For the reasons stated, we conclude that a federal employee assigned to a state or local government or other non-federal entity under the IPA may represent the interests of the non-federal entity before the federal government, including the employee's agency, if such representational activity is affirmatively included within the scope of the employee's assignment as determined by the federal agency head. In such a case, the representational activity occurs "in the proper discharge of [the employee's] official duties," § 205(a), and is therefore not prohibited by 18 U.S.C. 205.


BETH NOLAN

Deputy Assistant Attorney General
Office of Legal Counsel


1. See 5 U.S.C. § 3371(1) (defining "State"); id. § 3371(2) (defining "local government"); id. § 3371(4) (defining "other organization").

2. See 5 U.S.C. § 3371(3) (defining "Federal agency").

3. The EPA Detail Opinion also concluded, on the same rationale, that § 203 of title 18 would not prohibit the federal employee's representation of the non-federal entity. 4B Op. O.L.C. at 500. Section 203 provides, in part, that a federal employee may not be compensated in connection with any "particular matter in which the United States is a party or has a direct and substantial interest," except "as provided by law for the proper discharge of official duties." 18 U.S.C. § 203(a)(1)(B) (1994). Although your request addresses only § 205, our conclusion, as in the case of the EPA Detail Opinion, would mean that an employee assigned under the IPA and engaging in authorized representational activity before the federal government in the course of that assignment, may be paid his salary by the non-federal entity pursuant to the IPA agreement without running afoul of § 203.

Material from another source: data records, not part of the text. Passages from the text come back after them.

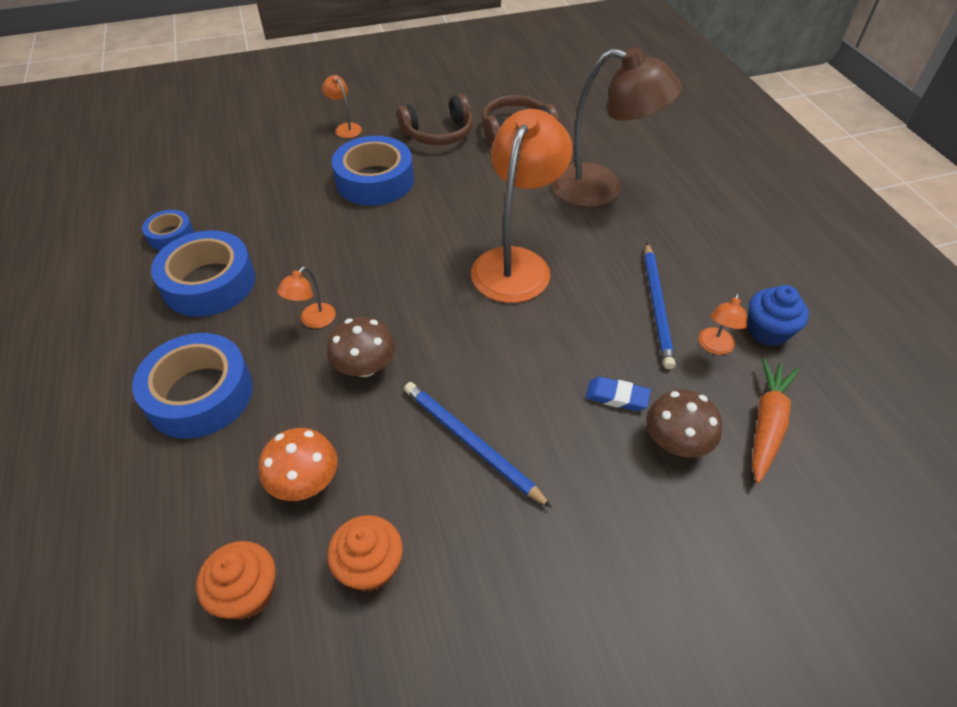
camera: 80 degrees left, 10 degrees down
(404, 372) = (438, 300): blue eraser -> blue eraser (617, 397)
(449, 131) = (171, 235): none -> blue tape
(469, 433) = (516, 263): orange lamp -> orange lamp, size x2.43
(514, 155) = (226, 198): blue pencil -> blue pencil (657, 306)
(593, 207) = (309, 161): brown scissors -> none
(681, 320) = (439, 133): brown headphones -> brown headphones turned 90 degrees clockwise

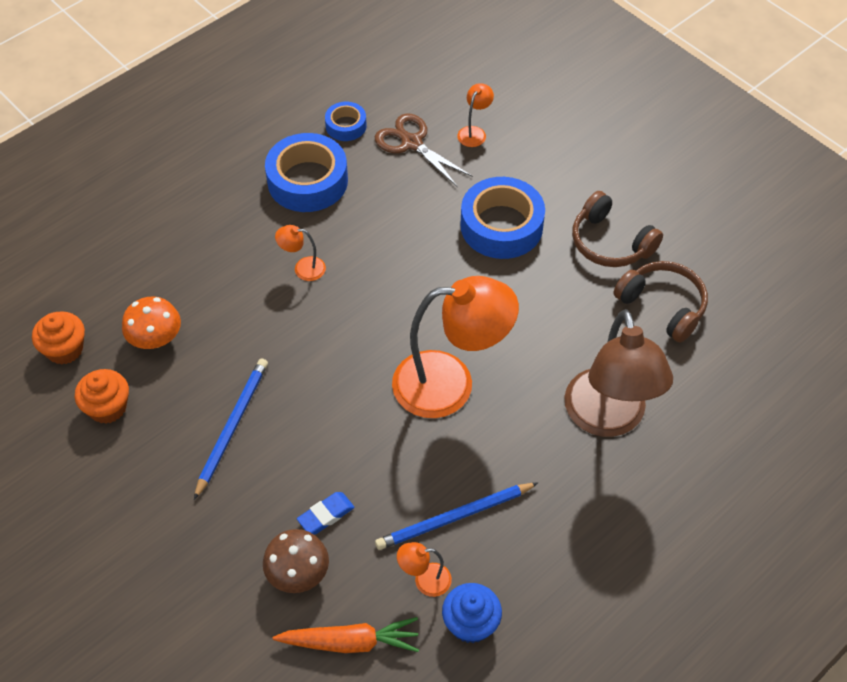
camera: 65 degrees right, 5 degrees up
(200, 394) = (200, 238): blue tape -> none
(236, 201) = (411, 143): none -> brown scissors
(345, 128) = (567, 165): orange lamp -> orange lamp (474, 132)
(365, 367) = (273, 325): brown mushroom -> none
(617, 397) = (326, 515): blue eraser -> blue eraser turned 60 degrees clockwise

4. Thus, because the IPA itself provides authority for an agency head to determine whether representational contacts are mutually beneficial and to make such contacts a part of an IPA assignment, it is not necessary for there to be an additional, substantive statutory regime, such as the environmental laws discussed in the EPA Detail Opinion, that necessitates or promotes such representational contacts. In the specific case that you present, the IPA authorizes the appropriate agency head to determine that it is of mutual interest and benefit for an FBI agent assigned to the POPR to communicate with the FBI on behalf of the POPR.